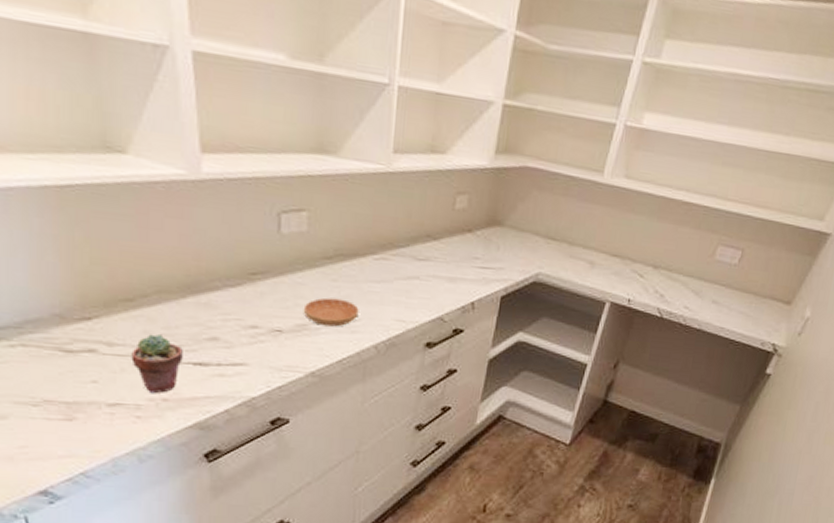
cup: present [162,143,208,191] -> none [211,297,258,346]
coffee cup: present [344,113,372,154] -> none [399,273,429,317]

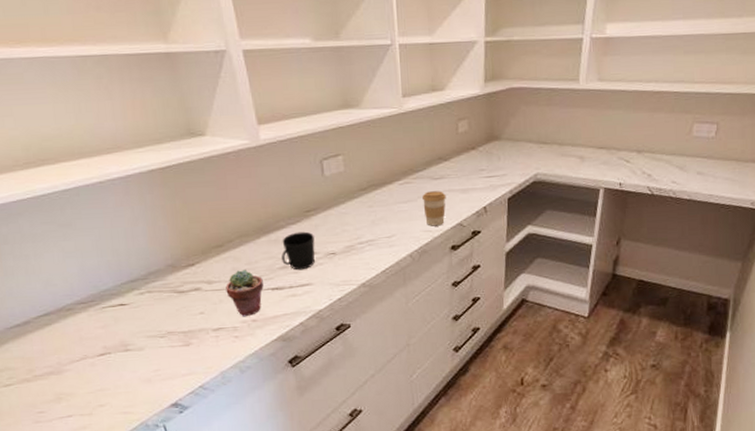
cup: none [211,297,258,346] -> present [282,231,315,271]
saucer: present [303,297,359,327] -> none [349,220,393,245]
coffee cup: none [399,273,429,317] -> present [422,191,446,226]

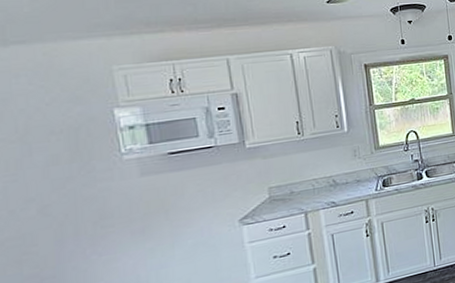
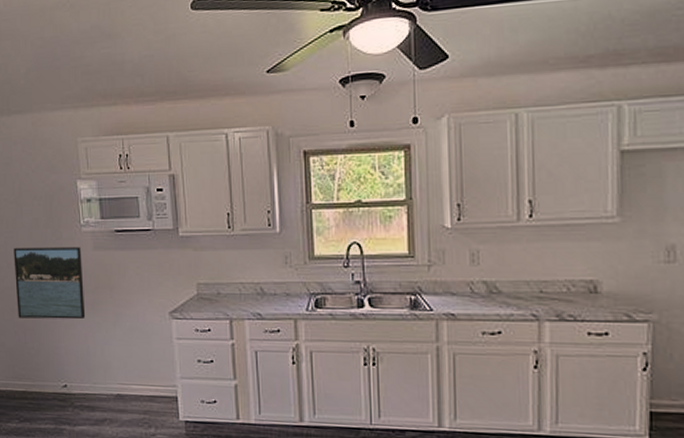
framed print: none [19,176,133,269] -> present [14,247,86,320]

══════

_YOUR GOAL:_ All of the entries above should be copied exactly, except for the pictures.

_EXERCISE RESPONSE:_
cup: present [162,143,208,191] -> none [211,297,258,346]
coffee cup: present [344,113,372,154] -> none [399,273,429,317]

cup: none [211,297,258,346] -> present [282,231,315,271]
saucer: present [303,297,359,327] -> none [349,220,393,245]
coffee cup: none [399,273,429,317] -> present [422,191,446,226]

framed print: none [19,176,133,269] -> present [14,247,86,320]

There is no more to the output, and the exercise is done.